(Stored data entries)
::::
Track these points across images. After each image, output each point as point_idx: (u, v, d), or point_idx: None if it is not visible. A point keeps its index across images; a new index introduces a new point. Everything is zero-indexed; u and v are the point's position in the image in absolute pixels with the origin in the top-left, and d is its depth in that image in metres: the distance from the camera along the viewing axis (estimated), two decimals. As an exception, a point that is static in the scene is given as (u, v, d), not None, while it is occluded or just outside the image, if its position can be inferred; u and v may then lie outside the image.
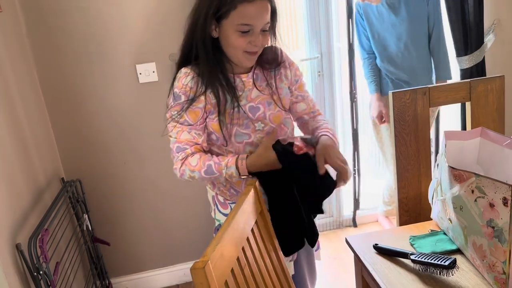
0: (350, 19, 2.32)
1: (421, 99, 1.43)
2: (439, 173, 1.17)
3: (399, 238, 1.25)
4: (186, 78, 1.21)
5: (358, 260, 1.21)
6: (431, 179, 1.50)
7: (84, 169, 2.12)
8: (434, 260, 1.05)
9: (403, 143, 1.45)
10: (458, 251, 1.14)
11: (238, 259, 0.92)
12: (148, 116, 2.12)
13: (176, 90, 1.23)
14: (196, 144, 1.24)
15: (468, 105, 1.46)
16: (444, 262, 1.03)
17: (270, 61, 1.31)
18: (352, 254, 1.25)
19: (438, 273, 1.05)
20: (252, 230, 1.03)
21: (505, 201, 0.90)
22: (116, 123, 2.11)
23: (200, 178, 1.24)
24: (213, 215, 1.45)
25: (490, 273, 0.98)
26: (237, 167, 1.17)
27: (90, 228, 2.04)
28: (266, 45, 1.26)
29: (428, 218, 1.51)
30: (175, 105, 1.23)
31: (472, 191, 1.00)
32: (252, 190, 1.07)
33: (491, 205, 0.94)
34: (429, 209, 1.53)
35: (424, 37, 2.20)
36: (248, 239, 0.99)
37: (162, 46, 2.04)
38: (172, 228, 2.31)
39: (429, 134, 1.48)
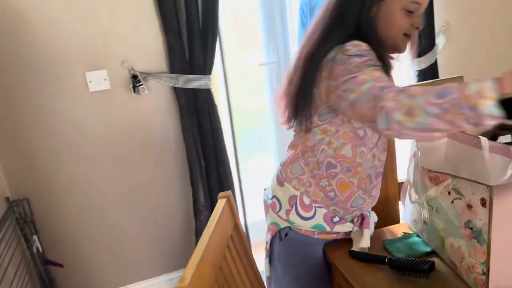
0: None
1: (386, 101, 1.43)
2: (412, 175, 1.17)
3: (373, 242, 1.23)
4: (362, 46, 1.01)
5: (334, 268, 1.17)
6: (397, 182, 1.51)
7: (32, 187, 1.96)
8: (412, 264, 1.04)
9: (369, 146, 1.44)
10: (433, 253, 1.14)
11: (216, 279, 0.86)
12: (100, 127, 2.00)
13: (357, 50, 0.99)
14: None
15: (430, 106, 1.48)
16: (423, 266, 1.02)
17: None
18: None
19: (416, 277, 1.04)
20: (227, 246, 0.97)
21: (483, 202, 0.90)
22: (65, 135, 1.97)
23: (425, 108, 0.79)
24: (283, 215, 1.17)
25: (469, 274, 0.98)
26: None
27: (40, 250, 1.89)
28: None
29: (396, 221, 1.52)
30: (363, 61, 0.97)
31: (449, 193, 0.99)
32: (226, 202, 1.01)
33: (469, 206, 0.94)
34: (397, 212, 1.53)
35: None
36: (225, 256, 0.93)
37: (113, 52, 1.94)
38: (129, 245, 2.19)
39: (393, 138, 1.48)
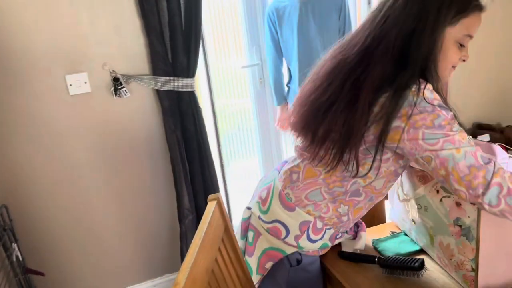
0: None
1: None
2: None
3: (361, 242, 1.24)
4: (434, 93, 0.94)
5: (325, 269, 1.17)
6: (383, 181, 1.52)
7: (10, 193, 1.90)
8: (402, 263, 1.05)
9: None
10: (421, 251, 1.15)
11: (209, 283, 0.85)
12: (81, 131, 1.96)
13: (438, 102, 0.92)
14: None
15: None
16: (413, 264, 1.03)
17: None
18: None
19: (407, 275, 1.05)
20: (219, 249, 0.96)
21: (471, 200, 0.91)
22: (45, 140, 1.92)
23: None
24: (291, 242, 1.11)
25: (458, 271, 0.99)
26: None
27: (20, 258, 1.83)
28: None
29: (382, 220, 1.53)
30: (450, 117, 0.92)
31: (437, 191, 1.01)
32: (216, 204, 0.99)
33: (458, 204, 0.95)
34: (382, 211, 1.55)
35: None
36: (216, 260, 0.92)
37: (93, 54, 1.90)
38: (111, 251, 2.15)
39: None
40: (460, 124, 0.93)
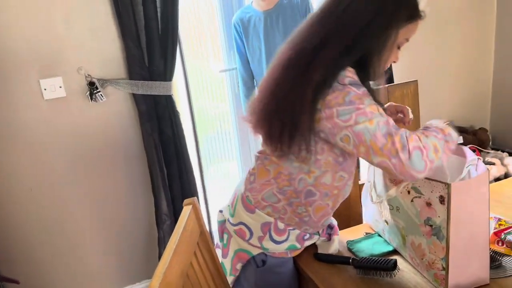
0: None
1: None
2: (372, 176, 1.20)
3: (337, 244, 1.25)
4: (354, 73, 0.99)
5: (301, 271, 1.18)
6: (358, 183, 1.55)
7: (-18, 200, 1.87)
8: (376, 263, 1.06)
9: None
10: (394, 252, 1.17)
11: (183, 287, 0.85)
12: (56, 136, 1.93)
13: (350, 79, 0.96)
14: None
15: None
16: (387, 264, 1.05)
17: None
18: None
19: (381, 276, 1.07)
20: (194, 253, 0.96)
21: (441, 199, 0.94)
22: (19, 146, 1.88)
23: (438, 142, 0.96)
24: (255, 243, 1.13)
25: (429, 270, 1.01)
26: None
27: (-7, 267, 1.79)
28: None
29: (358, 221, 1.55)
30: (362, 92, 0.96)
31: (408, 192, 1.03)
32: (192, 209, 0.99)
33: (428, 204, 0.98)
34: (358, 213, 1.57)
35: None
36: (191, 264, 0.92)
37: (68, 58, 1.88)
38: (88, 257, 2.12)
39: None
40: (377, 101, 0.99)
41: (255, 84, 2.30)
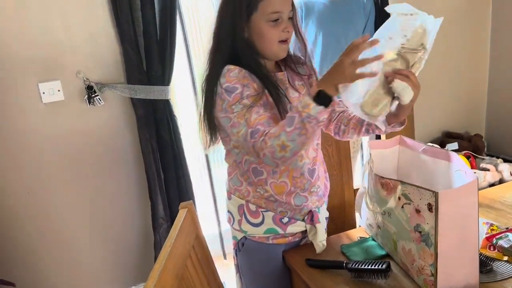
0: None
1: (340, 111, 1.49)
2: (366, 182, 1.22)
3: (330, 248, 1.27)
4: (233, 71, 1.10)
5: (295, 275, 1.20)
6: (353, 188, 1.57)
7: (-20, 202, 1.88)
8: (370, 266, 1.08)
9: (325, 154, 1.49)
10: (387, 256, 1.19)
11: (178, 289, 0.86)
12: (54, 139, 1.95)
13: (227, 85, 1.09)
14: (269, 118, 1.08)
15: (382, 115, 1.55)
16: (381, 266, 1.06)
17: (297, 58, 1.25)
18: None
19: (374, 278, 1.09)
20: (189, 255, 0.98)
21: (429, 207, 0.96)
22: (16, 149, 1.90)
23: (289, 138, 1.01)
24: (236, 227, 1.24)
25: (419, 276, 1.03)
26: (309, 95, 1.00)
27: (-10, 269, 1.80)
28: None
29: (352, 226, 1.57)
30: (233, 99, 1.07)
31: (399, 198, 1.05)
32: (187, 212, 1.01)
33: (417, 211, 1.00)
34: (353, 217, 1.59)
35: None
36: (186, 266, 0.93)
37: (67, 62, 1.90)
38: (85, 260, 2.13)
39: (349, 145, 1.54)
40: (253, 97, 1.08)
41: None
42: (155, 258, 2.17)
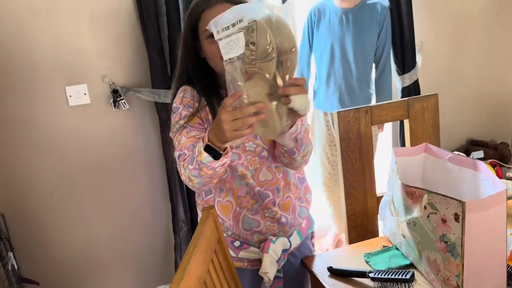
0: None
1: (364, 117, 1.48)
2: (391, 190, 1.20)
3: (353, 256, 1.26)
4: (183, 93, 1.18)
5: (317, 283, 1.19)
6: (375, 195, 1.55)
7: (7, 202, 1.92)
8: (394, 275, 1.06)
9: (348, 161, 1.48)
10: (411, 265, 1.17)
11: (201, 294, 0.87)
12: (80, 142, 1.98)
13: (174, 105, 1.18)
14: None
15: (406, 122, 1.53)
16: (405, 276, 1.05)
17: None
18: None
19: (398, 287, 1.07)
20: (211, 260, 0.98)
21: (456, 217, 0.94)
22: (43, 150, 1.94)
23: (192, 174, 1.05)
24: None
25: (444, 286, 1.01)
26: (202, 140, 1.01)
27: (16, 267, 1.84)
28: None
29: (375, 233, 1.55)
30: (173, 119, 1.17)
31: (425, 207, 1.03)
32: (210, 216, 1.02)
33: (443, 221, 0.98)
34: (375, 225, 1.57)
35: (369, 61, 2.25)
36: (209, 271, 0.94)
37: (93, 66, 1.93)
38: (106, 262, 2.16)
39: (372, 151, 1.53)
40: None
41: (321, 82, 2.34)
42: (175, 260, 2.19)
::::
Only the text of the entries belongs in the answer, copied exactly; the pictures stay out.

▶ **SOLUTION TO THIS TASK**:
Track these points across images. After each image, output each point as point_idx: (u, v, d), or point_idx: None if it is not visible. A point keeps its index across images; a new index introduces a new point. Everything is zero-indexed; u and v are the point's position in the image in absolute pixels with the origin in the top-left, and d is its depth in that image in metres: the distance from the camera along the viewing axis (estimated), two decimals. As an exception, a point that is static in the scene is given as (u, v, d), not None, while it is occluded or just outside the image, if its position can be inferred; u and v may then lie outside the image.
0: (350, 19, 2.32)
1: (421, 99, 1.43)
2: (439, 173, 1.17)
3: (399, 238, 1.25)
4: (186, 78, 1.21)
5: (358, 260, 1.21)
6: (431, 179, 1.50)
7: (84, 169, 2.12)
8: (434, 260, 1.05)
9: (403, 143, 1.45)
10: (458, 251, 1.14)
11: (238, 259, 0.92)
12: (148, 116, 2.12)
13: (176, 90, 1.23)
14: (196, 144, 1.24)
15: (468, 105, 1.46)
16: (444, 262, 1.03)
17: (270, 61, 1.31)
18: (352, 254, 1.25)
19: (438, 273, 1.05)
20: (252, 230, 1.03)
21: (505, 201, 0.90)
22: (116, 123, 2.11)
23: (200, 178, 1.24)
24: (213, 215, 1.45)
25: (490, 273, 0.98)
26: (237, 167, 1.17)
27: (90, 228, 2.04)
28: (266, 45, 1.26)
29: (428, 218, 1.51)
30: (175, 105, 1.23)
31: (472, 191, 1.00)
32: (252, 190, 1.07)
33: (491, 205, 0.94)
34: (429, 209, 1.53)
35: (424, 37, 2.20)
36: (248, 239, 0.99)
37: (162, 46, 2.04)
38: (172, 228, 2.31)
39: (429, 134, 1.48)
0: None
1: (386, 101, 1.43)
2: (412, 175, 1.17)
3: (373, 242, 1.23)
4: (362, 46, 1.01)
5: (334, 268, 1.17)
6: (397, 182, 1.51)
7: (32, 187, 1.96)
8: (412, 264, 1.04)
9: (369, 146, 1.44)
10: (433, 253, 1.14)
11: (216, 279, 0.86)
12: (100, 127, 2.00)
13: (357, 50, 0.99)
14: None
15: (430, 106, 1.48)
16: (423, 266, 1.02)
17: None
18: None
19: (416, 277, 1.04)
20: (227, 246, 0.97)
21: (483, 202, 0.90)
22: (65, 135, 1.97)
23: (425, 108, 0.79)
24: (283, 215, 1.17)
25: (469, 274, 0.98)
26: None
27: (40, 250, 1.89)
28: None
29: (396, 221, 1.52)
30: (363, 61, 0.97)
31: (449, 193, 0.99)
32: (226, 202, 1.01)
33: (469, 206, 0.94)
34: (397, 212, 1.53)
35: None
36: (225, 256, 0.93)
37: (113, 52, 1.94)
38: (129, 245, 2.19)
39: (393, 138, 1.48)
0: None
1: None
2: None
3: (361, 242, 1.24)
4: (434, 93, 0.94)
5: (325, 269, 1.17)
6: (383, 181, 1.52)
7: (10, 193, 1.90)
8: (402, 263, 1.05)
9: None
10: (421, 251, 1.15)
11: (209, 283, 0.85)
12: (81, 131, 1.96)
13: (438, 102, 0.92)
14: None
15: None
16: (413, 264, 1.03)
17: None
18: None
19: (407, 275, 1.05)
20: (219, 249, 0.96)
21: (471, 200, 0.91)
22: (45, 140, 1.92)
23: None
24: (291, 242, 1.11)
25: (458, 271, 0.99)
26: None
27: (20, 258, 1.83)
28: None
29: (382, 220, 1.53)
30: (450, 117, 0.92)
31: (437, 191, 1.01)
32: (216, 204, 0.99)
33: (458, 204, 0.95)
34: (382, 211, 1.55)
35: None
36: (216, 260, 0.92)
37: (93, 54, 1.90)
38: (111, 251, 2.15)
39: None
40: (460, 124, 0.93)
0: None
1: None
2: (372, 176, 1.20)
3: (337, 244, 1.25)
4: (354, 73, 0.99)
5: (301, 271, 1.18)
6: (358, 183, 1.55)
7: (-18, 200, 1.87)
8: (376, 263, 1.06)
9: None
10: (394, 252, 1.17)
11: (183, 287, 0.85)
12: (56, 136, 1.93)
13: (350, 79, 0.96)
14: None
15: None
16: (387, 264, 1.05)
17: None
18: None
19: (381, 276, 1.07)
20: (194, 253, 0.96)
21: (441, 199, 0.94)
22: (19, 146, 1.88)
23: (438, 142, 0.96)
24: (255, 243, 1.13)
25: (429, 270, 1.01)
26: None
27: (-7, 267, 1.79)
28: None
29: (358, 221, 1.55)
30: (362, 92, 0.96)
31: (408, 192, 1.03)
32: (192, 209, 0.99)
33: (428, 204, 0.98)
34: (358, 213, 1.57)
35: None
36: (191, 264, 0.92)
37: (68, 58, 1.88)
38: (88, 257, 2.12)
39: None
40: (377, 101, 0.99)
41: (255, 84, 2.30)
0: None
1: (340, 111, 1.49)
2: (366, 182, 1.22)
3: (330, 248, 1.27)
4: (233, 71, 1.10)
5: (295, 275, 1.20)
6: (353, 188, 1.57)
7: (-20, 202, 1.88)
8: (370, 266, 1.08)
9: (325, 154, 1.49)
10: (387, 256, 1.19)
11: (178, 289, 0.86)
12: (54, 139, 1.95)
13: (227, 85, 1.09)
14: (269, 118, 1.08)
15: (382, 115, 1.55)
16: (381, 266, 1.06)
17: (297, 58, 1.25)
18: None
19: (374, 278, 1.09)
20: (189, 255, 0.98)
21: (429, 207, 0.96)
22: (16, 149, 1.90)
23: (289, 138, 1.01)
24: (236, 227, 1.24)
25: (419, 276, 1.03)
26: (309, 95, 1.00)
27: (-10, 269, 1.80)
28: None
29: (352, 226, 1.57)
30: (233, 99, 1.07)
31: (399, 198, 1.05)
32: (187, 212, 1.01)
33: (417, 211, 1.00)
34: (353, 217, 1.59)
35: None
36: (186, 266, 0.93)
37: (67, 62, 1.90)
38: (85, 260, 2.13)
39: (349, 145, 1.54)
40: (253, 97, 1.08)
41: None
42: (155, 258, 2.17)
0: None
1: (364, 117, 1.48)
2: (391, 190, 1.20)
3: (353, 256, 1.26)
4: (183, 93, 1.18)
5: (317, 283, 1.19)
6: (375, 195, 1.55)
7: (7, 202, 1.92)
8: (394, 275, 1.06)
9: (348, 161, 1.48)
10: (411, 265, 1.17)
11: (201, 294, 0.87)
12: (80, 142, 1.98)
13: (174, 105, 1.18)
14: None
15: (406, 122, 1.53)
16: (405, 276, 1.05)
17: None
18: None
19: (398, 287, 1.07)
20: (211, 260, 0.98)
21: (456, 217, 0.94)
22: (43, 150, 1.94)
23: (192, 174, 1.05)
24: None
25: (444, 286, 1.01)
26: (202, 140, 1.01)
27: (16, 267, 1.84)
28: None
29: (375, 233, 1.55)
30: (173, 119, 1.17)
31: (425, 207, 1.03)
32: (210, 216, 1.02)
33: (443, 221, 0.98)
34: (375, 225, 1.57)
35: (369, 61, 2.25)
36: (209, 271, 0.94)
37: (93, 66, 1.93)
38: (106, 262, 2.16)
39: (372, 151, 1.53)
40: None
41: (321, 82, 2.34)
42: (175, 260, 2.19)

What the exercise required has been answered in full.